Josephine Baker
I was born a Negro, and I wasn’t allowed to be the real American I so wanted to be.” Josephine Baker escaped the limitations of America to find a stage that would spotlight her unique talents as a singer, actress, and dancer. She gave Black culture greater visibility in Europe and brought new visions of Black womanhood to the world stage.
Born Freda Josephine McDonald in St. Louis Mo., Baker spent her early years in poverty, witness to the racial violence and terrorism that swept the nation at the turn of the century. From street corner dancer and the Black vaudeville circuit to Broadway, America still limited opportunities for a talented Black woman from the south.
Baker did not captivate the world with her unique appeal until she performed, as an American expatriate in Paris, establishing herself in 1925 as a star in the musical La Revue Negre.

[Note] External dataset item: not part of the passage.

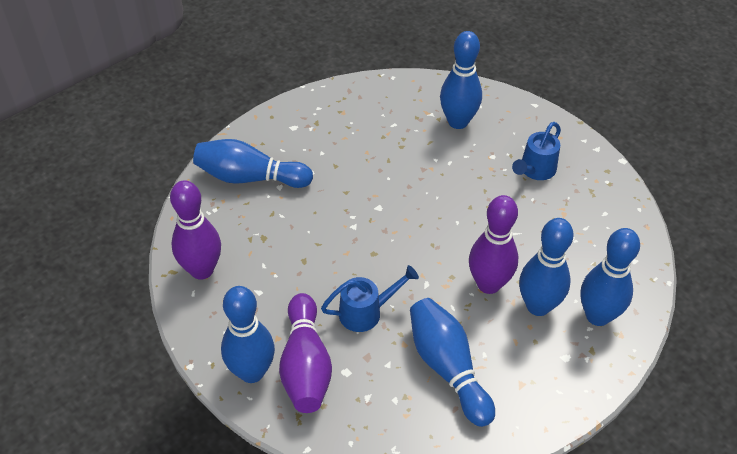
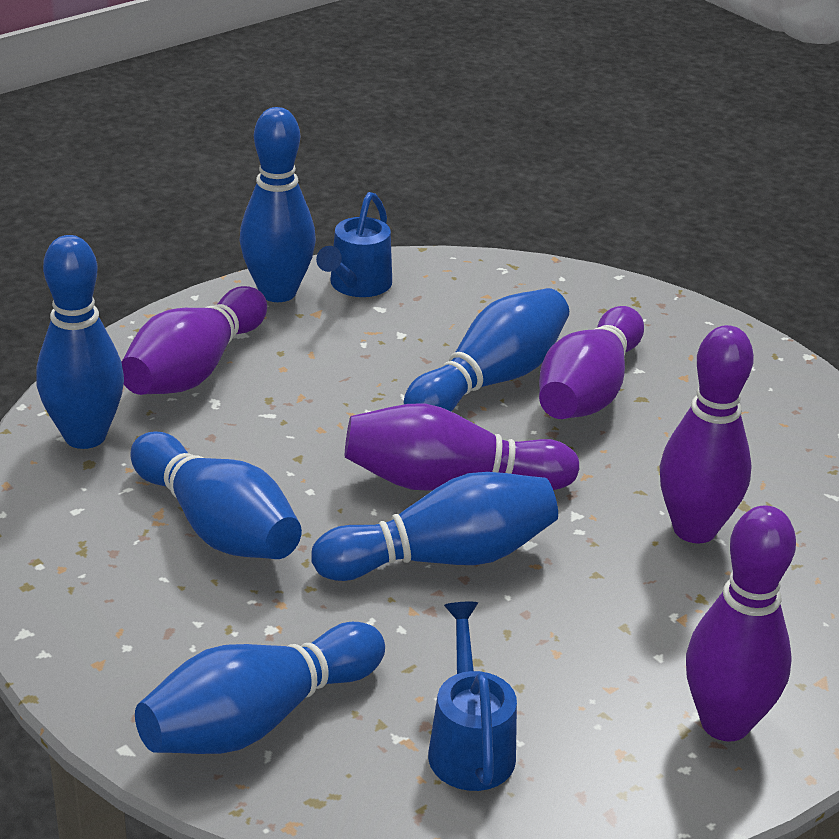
purple bowling pin: 3 -> 5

She was a musical icon throughout the Roaring Twenties and up to her death in 1975, first shocking audiences by dancing in the nude and then adopting the exotic persona popularized in Europe and around the world.
Baker dared to find the place where she could exercise her musical genius, emanate sensuality, and control her own image. She stood for freedom on many levels. She left the country as a form of protest, worked as a spy with the French Resistance in WWII, and became an important figure in the U.S. Civil Rights Movement.